Jour qui fais mon supplice et dont mes yeux s’étonnent,
Toi qui sembles le dieu des cieux qui t’environnent,
Devant qui tout éclat disparaît et s’enfuit ;
Qui fais pâlir le front des astres de la nuit ;
Image du Très-Haut, qui régla ta carrière.
Hélas ! j’eusse autrefois éclipsé la lumière.
Sur la voûte des cieux élevé plus que toi,
Le trône où tu t’assieds s’abaissait devant moi.
Je suis tombé, l’orgueil m’a plongé dans l’abîme.
Il est aisé de voir pourquoi les vers cités les derniers sont au-dessus des autres : c’est qu’ils sont plus remplis d’enthousiasme, de chaleur, et de vie ; qu’ils ont plus de nombre et de force ; qu’en un mot, ils sont d’un poëte ; et ils ont surtout le mérite d’être une traduction plus fidèle.
Boileau a dit, après les anciens (ép. IX, 43-44) :
Le vrai seul est aimable ;
Il doit régner partout, et même dans la fable.
Il a été le premier à observer cette loi qu’il a donnée. Presque tous ses ouvrages respirent ce vrai ; c’est-à-dire qu’ils sont une copie fidèle de la nature. Ce vrai doit se trouver dans l’historique, dans le moral, dans la fiction, dans les sentences, dans les descriptions, dans l’allégorie.

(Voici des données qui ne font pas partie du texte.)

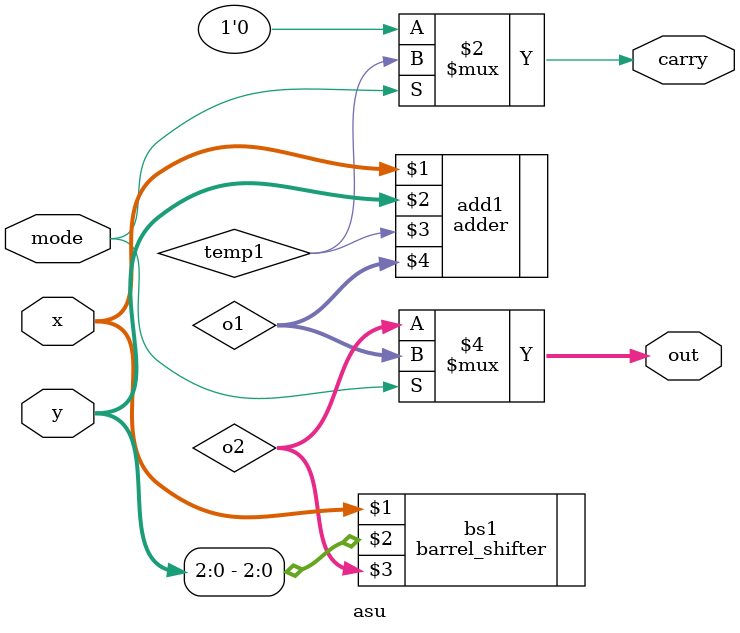
<source format=v>
module asu (x, y, mode, carry, out);
input [7:0] x, y;
input mode;
output carry;
output [7:0] out;

/*Write your code here*/
wire [7:0] o1;
wire [7:0] o2;
wire temp1;
adder add1(x,y,temp1,o1);
barrel_shifter bs1(x,{y[2],y[1],y[0]},o2);

assign carry= (mode==1'b0) ?1'b0 :temp1;
assign out=(mode==1'b0) ?o2:o1;

/*End of code*/


endmodule
</source>
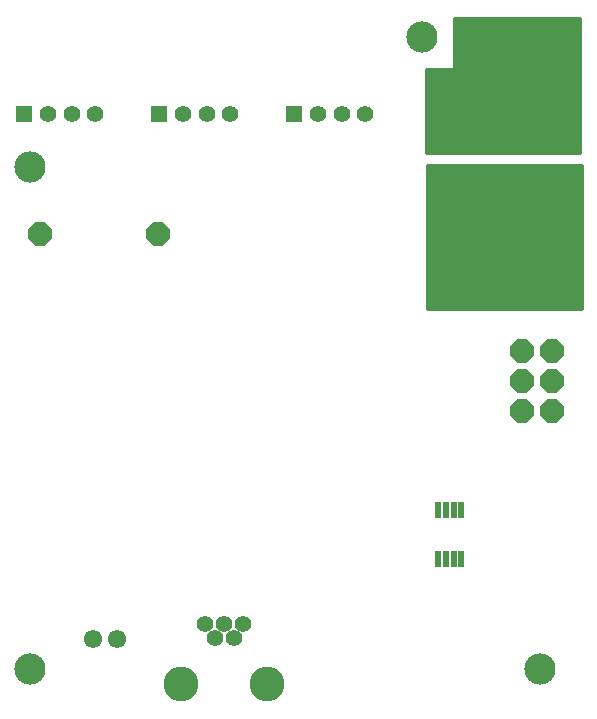
<source format=gbs>
G75*
%MOIN*%
%OFA0B0*%
%FSLAX24Y24*%
%IPPOS*%
%LPD*%
%AMOC8*
5,1,8,0,0,1.08239X$1,22.5*
%
%ADD10C,0.1040*%
%ADD11C,0.0100*%
%ADD12OC8,0.0800*%
%ADD13OC8,0.0780*%
%ADD14C,0.0555*%
%ADD15C,0.1162*%
%ADD16R,0.0217X0.0552*%
%ADD17R,0.0555X0.0555*%
%ADD18C,0.0610*%
%ADD19C,0.2340*%
D10*
X006833Y007000D03*
X023833Y007000D03*
X006833Y023736D03*
X019912Y028067D03*
D11*
X020983Y028057D02*
X025183Y028057D01*
X025183Y028155D02*
X020983Y028155D01*
X020983Y028254D02*
X025183Y028254D01*
X025183Y028352D02*
X020983Y028352D01*
X020983Y028451D02*
X025183Y028451D01*
X025183Y028549D02*
X020983Y028549D01*
X020983Y028648D02*
X025183Y028648D01*
X025183Y028700D02*
X025183Y024200D01*
X020033Y024200D01*
X020033Y027000D01*
X020983Y027000D01*
X020983Y028700D01*
X025183Y028700D01*
X025183Y027958D02*
X020983Y027958D01*
X020983Y027860D02*
X025183Y027860D01*
X025183Y027761D02*
X020983Y027761D01*
X020983Y027663D02*
X025183Y027663D01*
X025183Y027564D02*
X020983Y027564D01*
X020983Y027466D02*
X025183Y027466D01*
X025183Y027367D02*
X020983Y027367D01*
X020983Y027269D02*
X025183Y027269D01*
X025183Y027170D02*
X020983Y027170D01*
X020983Y027072D02*
X025183Y027072D01*
X025183Y026973D02*
X020033Y026973D01*
X020033Y026875D02*
X025183Y026875D01*
X025183Y026776D02*
X020033Y026776D01*
X020033Y026678D02*
X025183Y026678D01*
X025183Y026579D02*
X020033Y026579D01*
X020033Y026481D02*
X025183Y026481D01*
X025183Y026382D02*
X020033Y026382D01*
X020033Y026284D02*
X025183Y026284D01*
X025183Y026185D02*
X020033Y026185D01*
X020033Y026087D02*
X025183Y026087D01*
X025183Y025988D02*
X020033Y025988D01*
X020033Y025890D02*
X025183Y025890D01*
X025183Y025791D02*
X020033Y025791D01*
X020033Y025693D02*
X025183Y025693D01*
X025183Y025594D02*
X020033Y025594D01*
X020033Y025496D02*
X025183Y025496D01*
X025183Y025397D02*
X020033Y025397D01*
X020033Y025299D02*
X025183Y025299D01*
X025183Y025200D02*
X020033Y025200D01*
X020033Y025102D02*
X025183Y025102D01*
X025183Y025003D02*
X020033Y025003D01*
X020033Y024905D02*
X025183Y024905D01*
X025183Y024806D02*
X020033Y024806D01*
X020033Y024708D02*
X025183Y024708D01*
X025183Y024609D02*
X020033Y024609D01*
X020033Y024511D02*
X025183Y024511D01*
X025183Y024412D02*
X020033Y024412D01*
X020033Y024314D02*
X025183Y024314D01*
X025183Y024215D02*
X020033Y024215D01*
X020083Y023800D02*
X020083Y019000D01*
X025233Y019000D01*
X025233Y023800D01*
X020083Y023800D01*
X020083Y023723D02*
X025233Y023723D01*
X025233Y023624D02*
X020083Y023624D01*
X020083Y023526D02*
X025233Y023526D01*
X025233Y023427D02*
X020083Y023427D01*
X020083Y023329D02*
X025233Y023329D01*
X025233Y023230D02*
X020083Y023230D01*
X020083Y023132D02*
X025233Y023132D01*
X025233Y023033D02*
X020083Y023033D01*
X020083Y022935D02*
X025233Y022935D01*
X025233Y022836D02*
X020083Y022836D01*
X020083Y022738D02*
X025233Y022738D01*
X025233Y022639D02*
X020083Y022639D01*
X020083Y022541D02*
X025233Y022541D01*
X025233Y022442D02*
X020083Y022442D01*
X020083Y022344D02*
X025233Y022344D01*
X025233Y022245D02*
X020083Y022245D01*
X020083Y022147D02*
X025233Y022147D01*
X025233Y022048D02*
X020083Y022048D01*
X020083Y021950D02*
X025233Y021950D01*
X025233Y021851D02*
X020083Y021851D01*
X020083Y021753D02*
X025233Y021753D01*
X025233Y021654D02*
X020083Y021654D01*
X020083Y021556D02*
X025233Y021556D01*
X025233Y021457D02*
X020083Y021457D01*
X020083Y021359D02*
X025233Y021359D01*
X025233Y021260D02*
X020083Y021260D01*
X020083Y021162D02*
X025233Y021162D01*
X025233Y021063D02*
X020083Y021063D01*
X020083Y020965D02*
X025233Y020965D01*
X025233Y020866D02*
X020083Y020866D01*
X020083Y020768D02*
X025233Y020768D01*
X025233Y020669D02*
X020083Y020669D01*
X020083Y020571D02*
X025233Y020571D01*
X025233Y020472D02*
X020083Y020472D01*
X020083Y020374D02*
X025233Y020374D01*
X025233Y020275D02*
X020083Y020275D01*
X020083Y020177D02*
X025233Y020177D01*
X025233Y020078D02*
X020083Y020078D01*
X020083Y019980D02*
X025233Y019980D01*
X025233Y019881D02*
X020083Y019881D01*
X020083Y019783D02*
X025233Y019783D01*
X025233Y019684D02*
X020083Y019684D01*
X020083Y019586D02*
X025233Y019586D01*
X025233Y019487D02*
X020083Y019487D01*
X020083Y019389D02*
X025233Y019389D01*
X025233Y019290D02*
X020083Y019290D01*
X020083Y019192D02*
X025233Y019192D01*
X025233Y019093D02*
X020083Y019093D01*
D12*
X011093Y021500D03*
X007156Y021500D03*
D13*
X023233Y017600D03*
X023233Y016600D03*
X023233Y015600D03*
X024233Y015600D03*
X024233Y016600D03*
X024233Y017600D03*
D14*
X018014Y025500D03*
X017227Y025500D03*
X016440Y025500D03*
X013514Y025500D03*
X012727Y025500D03*
X011940Y025500D03*
X009014Y025500D03*
X008227Y025500D03*
X007440Y025500D03*
X012688Y008508D03*
X013003Y008035D03*
X013318Y008508D03*
X013633Y008035D03*
X013948Y008508D03*
D15*
X014755Y006500D03*
X011881Y006500D03*
D16*
X020449Y010693D03*
X020705Y010693D03*
X020961Y010693D03*
X021217Y010693D03*
X021217Y012307D03*
X020961Y012307D03*
X020705Y012307D03*
X020449Y012307D03*
D17*
X015652Y025500D03*
X011152Y025500D03*
X006652Y025500D03*
D18*
X008940Y008000D03*
X009727Y008000D03*
D19*
X023333Y021000D03*
X023333Y027000D03*
M02*

</source>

Mais Boileau s’est bien écarté de cette règle dans sa satire de l’Équivoque. Comment un homme d’un aussi grand sens que lui s’est-il avisé de faire de l’équivoque la cause de tous les maux de ce monde ? N’est-il pas pitoyable de dire qu’Adam désobéit à Dieu par une équivoque ? Voici le passage (sat. XII, 56-60) :
N’est-ce pas toi, voyant le monde à peine éclos,
Qui, par l’éclat trompeur d’une funeste pomme,
Et tes mots ambigus, fis croire au premier homme
Qu’il allait, en goûtant de ce morceau fatal,
Comblé de tout savoir, à Dieu se rendre égal ?
Voilà de bien mauvais vers ; mais le faux qui y domine les rend plus mauvais encore.